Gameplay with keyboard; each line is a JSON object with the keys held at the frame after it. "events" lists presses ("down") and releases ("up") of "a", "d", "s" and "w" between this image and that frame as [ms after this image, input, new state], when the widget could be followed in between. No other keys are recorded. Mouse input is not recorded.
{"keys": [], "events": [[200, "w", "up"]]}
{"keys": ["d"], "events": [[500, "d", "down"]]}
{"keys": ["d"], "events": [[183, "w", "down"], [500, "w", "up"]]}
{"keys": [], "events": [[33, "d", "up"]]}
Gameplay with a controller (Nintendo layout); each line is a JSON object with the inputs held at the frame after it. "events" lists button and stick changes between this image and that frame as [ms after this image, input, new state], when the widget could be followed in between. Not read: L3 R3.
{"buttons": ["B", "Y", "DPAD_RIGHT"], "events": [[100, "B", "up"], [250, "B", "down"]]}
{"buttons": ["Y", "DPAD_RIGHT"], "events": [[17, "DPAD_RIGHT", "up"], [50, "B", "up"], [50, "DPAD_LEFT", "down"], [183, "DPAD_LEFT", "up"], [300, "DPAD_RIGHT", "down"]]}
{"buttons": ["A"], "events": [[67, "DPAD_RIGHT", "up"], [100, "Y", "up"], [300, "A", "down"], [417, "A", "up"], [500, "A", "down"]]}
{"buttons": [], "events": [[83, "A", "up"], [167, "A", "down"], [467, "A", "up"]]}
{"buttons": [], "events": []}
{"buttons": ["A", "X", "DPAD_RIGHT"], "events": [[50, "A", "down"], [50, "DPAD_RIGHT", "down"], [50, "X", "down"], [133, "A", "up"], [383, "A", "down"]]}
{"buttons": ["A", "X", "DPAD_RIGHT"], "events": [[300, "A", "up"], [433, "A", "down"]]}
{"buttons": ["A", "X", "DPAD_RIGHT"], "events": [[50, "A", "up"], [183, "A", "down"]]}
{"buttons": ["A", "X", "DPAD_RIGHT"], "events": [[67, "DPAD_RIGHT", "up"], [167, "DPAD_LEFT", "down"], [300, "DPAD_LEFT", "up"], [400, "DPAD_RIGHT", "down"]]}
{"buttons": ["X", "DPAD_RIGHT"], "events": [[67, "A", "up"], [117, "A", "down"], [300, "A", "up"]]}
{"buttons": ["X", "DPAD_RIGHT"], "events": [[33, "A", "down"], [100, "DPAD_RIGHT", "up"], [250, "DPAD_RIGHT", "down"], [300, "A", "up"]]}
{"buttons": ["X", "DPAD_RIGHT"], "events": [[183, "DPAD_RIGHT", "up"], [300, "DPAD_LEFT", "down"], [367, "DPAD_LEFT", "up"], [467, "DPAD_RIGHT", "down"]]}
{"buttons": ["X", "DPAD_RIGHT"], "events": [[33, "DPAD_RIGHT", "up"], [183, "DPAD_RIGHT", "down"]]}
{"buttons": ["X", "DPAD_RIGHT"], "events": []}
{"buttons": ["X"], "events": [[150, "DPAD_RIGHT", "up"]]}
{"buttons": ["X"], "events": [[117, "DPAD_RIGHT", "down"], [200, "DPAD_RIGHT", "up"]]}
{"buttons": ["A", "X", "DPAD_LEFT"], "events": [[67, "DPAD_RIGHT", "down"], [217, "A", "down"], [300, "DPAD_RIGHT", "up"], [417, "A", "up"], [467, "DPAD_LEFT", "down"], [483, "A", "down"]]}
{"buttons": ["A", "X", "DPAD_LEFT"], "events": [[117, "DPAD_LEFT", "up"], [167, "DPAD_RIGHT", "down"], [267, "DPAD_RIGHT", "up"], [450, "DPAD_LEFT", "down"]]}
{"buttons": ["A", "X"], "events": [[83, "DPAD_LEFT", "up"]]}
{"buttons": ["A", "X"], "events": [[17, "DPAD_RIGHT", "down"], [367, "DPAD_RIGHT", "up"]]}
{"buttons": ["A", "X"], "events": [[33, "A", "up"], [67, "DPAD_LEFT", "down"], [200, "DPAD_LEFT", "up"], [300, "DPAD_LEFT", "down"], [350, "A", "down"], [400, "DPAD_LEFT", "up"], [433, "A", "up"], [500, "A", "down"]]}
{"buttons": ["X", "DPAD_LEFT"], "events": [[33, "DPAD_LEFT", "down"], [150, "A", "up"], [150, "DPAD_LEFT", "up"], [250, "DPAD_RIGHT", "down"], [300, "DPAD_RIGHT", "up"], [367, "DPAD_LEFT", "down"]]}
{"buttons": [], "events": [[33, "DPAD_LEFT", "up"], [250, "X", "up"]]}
————————
**Assigned task**
Word for word, write out each entry shown above.

**Answer for this exercise**
Gameplay with keyboard; each line is a JSON object with the keys held at the frame after it. "events" lists presses ("down") and releases ("up") of "a", "d", "s" and "w" between this image and that frame as [ms after this image, input, new state], when the widget could be followed in between. No other keys are recorded. Mouse input is not recorded.
{"keys": [], "events": [[200, "w", "up"]]}
{"keys": ["d"], "events": [[500, "d", "down"]]}
{"keys": ["d"], "events": [[183, "w", "down"], [500, "w", "up"]]}
{"keys": [], "events": [[33, "d", "up"]]}
Gameplay with a controller (Nintendo layout); each line is a JSON object with the inputs held at the frame after it. "events" lists button and stick changes between this image and that frame as [ms after this image, input, new state], when the widget could be followed in between. Not read: L3 R3.
{"buttons": ["B", "Y", "DPAD_RIGHT"], "events": [[100, "B", "up"], [250, "B", "down"]]}
{"buttons": ["Y", "DPAD_RIGHT"], "events": [[17, "DPAD_RIGHT", "up"], [50, "B", "up"], [50, "DPAD_LEFT", "down"], [183, "DPAD_LEFT", "up"], [300, "DPAD_RIGHT", "down"]]}
{"buttons": ["A"], "events": [[67, "DPAD_RIGHT", "up"], [100, "Y", "up"], [300, "A", "down"], [417, "A", "up"], [500, "A", "down"]]}
{"buttons": [], "events": [[83, "A", "up"], [167, "A", "down"], [467, "A", "up"]]}
{"buttons": [], "events": []}
{"buttons": ["A", "X", "DPAD_RIGHT"], "events": [[50, "A", "down"], [50, "DPAD_RIGHT", "down"], [50, "X", "down"], [133, "A", "up"], [383, "A", "down"]]}
{"buttons": ["A", "X", "DPAD_RIGHT"], "events": [[300, "A", "up"], [433, "A", "down"]]}
{"buttons": ["A", "X", "DPAD_RIGHT"], "events": [[50, "A", "up"], [183, "A", "down"]]}
{"buttons": ["A", "X", "DPAD_RIGHT"], "events": [[67, "DPAD_RIGHT", "up"], [167, "DPAD_LEFT", "down"], [300, "DPAD_LEFT", "up"], [400, "DPAD_RIGHT", "down"]]}
{"buttons": ["X", "DPAD_RIGHT"], "events": [[67, "A", "up"], [117, "A", "down"], [300, "A", "up"]]}
{"buttons": ["X", "DPAD_RIGHT"], "events": [[33, "A", "down"], [100, "DPAD_RIGHT", "up"], [250, "DPAD_RIGHT", "down"], [300, "A", "up"]]}
{"buttons": ["X", "DPAD_RIGHT"], "events": [[183, "DPAD_RIGHT", "up"], [300, "DPAD_LEFT", "down"], [367, "DPAD_LEFT", "up"], [467, "DPAD_RIGHT", "down"]]}
{"buttons": ["X", "DPAD_RIGHT"], "events": [[33, "DPAD_RIGHT", "up"], [183, "DPAD_RIGHT", "down"]]}
{"buttons": ["X", "DPAD_RIGHT"], "events": []}
{"buttons": ["X"], "events": [[150, "DPAD_RIGHT", "up"]]}
{"buttons": ["X"], "events": [[117, "DPAD_RIGHT", "down"], [200, "DPAD_RIGHT", "up"]]}
{"buttons": ["A", "X", "DPAD_LEFT"], "events": [[67, "DPAD_RIGHT", "down"], [217, "A", "down"], [300, "DPAD_RIGHT", "up"], [417, "A", "up"], [467, "DPAD_LEFT", "down"], [483, "A", "down"]]}
{"buttons": ["A", "X", "DPAD_LEFT"], "events": [[117, "DPAD_LEFT", "up"], [167, "DPAD_RIGHT", "down"], [267, "DPAD_RIGHT", "up"], [450, "DPAD_LEFT", "down"]]}
{"buttons": ["A", "X"], "events": [[83, "DPAD_LEFT", "up"]]}
{"buttons": ["A", "X"], "events": [[17, "DPAD_RIGHT", "down"], [367, "DPAD_RIGHT", "up"]]}
{"buttons": ["A", "X"], "events": [[33, "A", "up"], [67, "DPAD_LEFT", "down"], [200, "DPAD_LEFT", "up"], [300, "DPAD_LEFT", "down"], [350, "A", "down"], [400, "DPAD_LEFT", "up"], [433, "A", "up"], [500, "A", "down"]]}
{"buttons": ["X", "DPAD_LEFT"], "events": [[33, "DPAD_LEFT", "down"], [150, "A", "up"], [150, "DPAD_LEFT", "up"], [250, "DPAD_RIGHT", "down"], [300, "DPAD_RIGHT", "up"], [367, "DPAD_LEFT", "down"]]}
{"buttons": [], "events": [[33, "DPAD_LEFT", "up"], [250, "X", "up"]]}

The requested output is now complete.